Op 14 december is het honderd jaar geleden dat die Nederlandse Toergenjev, Gerard Reve, werd geboren. Reden temeer om hem weer te lezen. En omdat steeds minder jongeren een tekst kunnen begrijpen, zouden vooral zijn eerste romans en brievenboeken op scholen verplicht moeten worden gesteld. Met als norm ‘Met Reve minstens een zeven’.
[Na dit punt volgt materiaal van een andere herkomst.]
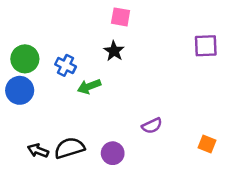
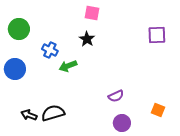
green circle: (25, 59) -> (19, 29), moved
purple circle: (113, 153) -> (122, 123), moved

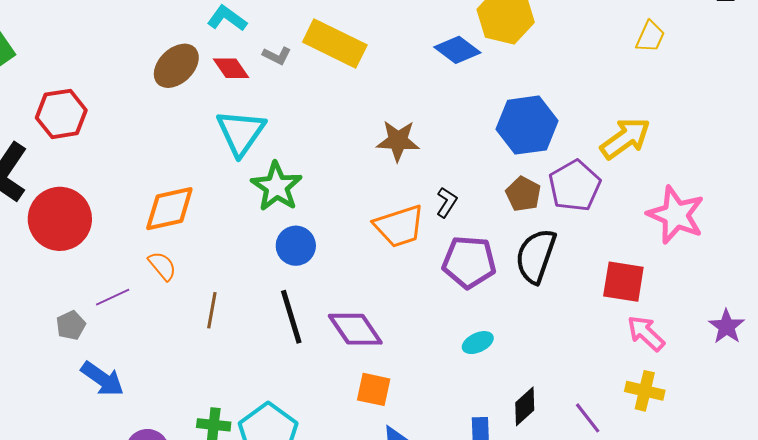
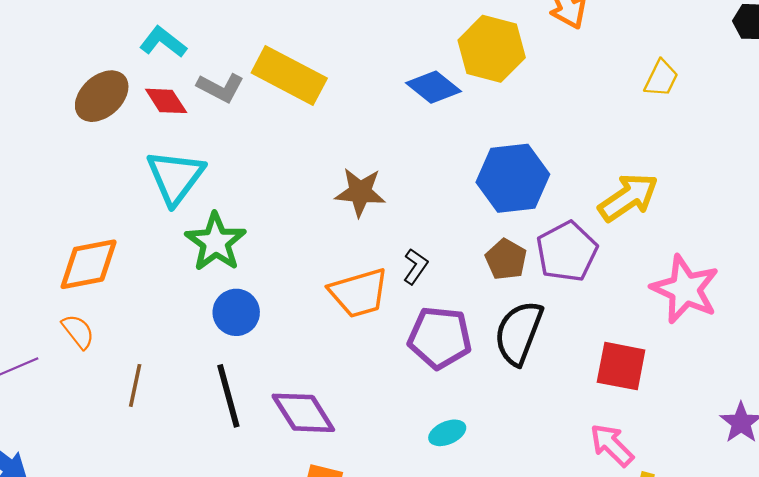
gray L-shape: (277, 56) -> (220, 88), size x1.4
pink arrow: (646, 333) -> (612, 445), moved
Ter ere van de Reve-herdenking las ik het prachtig uitgegeven Pelgrimsliederen. Het dichterschap van Gerard Reve van Piet Gerbrandy. Aan de hand van een analyse van Op weg naar het einde (1963) en Nader tot U (1966) richt hij zich op Reve’s omgang met het religieuze. Gerbrandy ziet die brievenboeken als gebundelde pelgrimsboeken, waarin de reis allegorisch van aard is. Ook benadrukt hij dat de citeerbaarheid van Reve’s zinnen samenhangt met het psalm-aspect in die brieven.

Nu vertelde Karel van het Reve me ooit dat zijn broer als kind naar een katholieke kerk kon rennen om daar de brandende kaarsjes te bewonderen en van ‘de roomse poppenkast’ te genieten. Dat zo’n poppenkast vol bizarre rituelen het wezen van elk geloof is, dringt dankzij Gerbrandy nu enigszins tot me door. Lange tijd meende ik namelijk dat Reve met zijn vaak in erotische ervaringen gedrenkte geloofsbeleving vooral het burgermansfatsoen op de hak wilde nemen.

Anderzijds was hij opgevoed in de heilsleer van het communisme, dat Lenin als God had. De overgang naar die andere God was dan ook niet zo groot. Zelf besefte Reve dit op het schrijverscongres in Edinburgh, waarover hij het in Op weg naar het einde heeft. Als een lid van de Joegoslavische delegatie vertelt dat de arbeiders in zijn land zich voor ongehoorde problemen geplaatst zien, schrijft hij geërgerd: ‘Kortom, God is brochure geworden en is huis aan huis verspreid.’

Over een kwestie ben ik het met Gerbrandy oneens. Als Reve in Nader tot U vertelt over een communistische kameraad van zijn ouders die eind jaren twintig met het ontwerp van een supertank kwam aanzetten waarmee de Russen het Westen definitief zouden kunnen verslaan, ziet Gerbrandy hierin de aankondiging van de Apocalyps. Nu lijkt het me eerder dat Reve wilde aantonen in wat voor een excentriek revolutionair milieu hij opgroeide en dat niemand hem zou geloven als hij erover vertelde. Aan dat milieu danken we dat grote schrijversschap.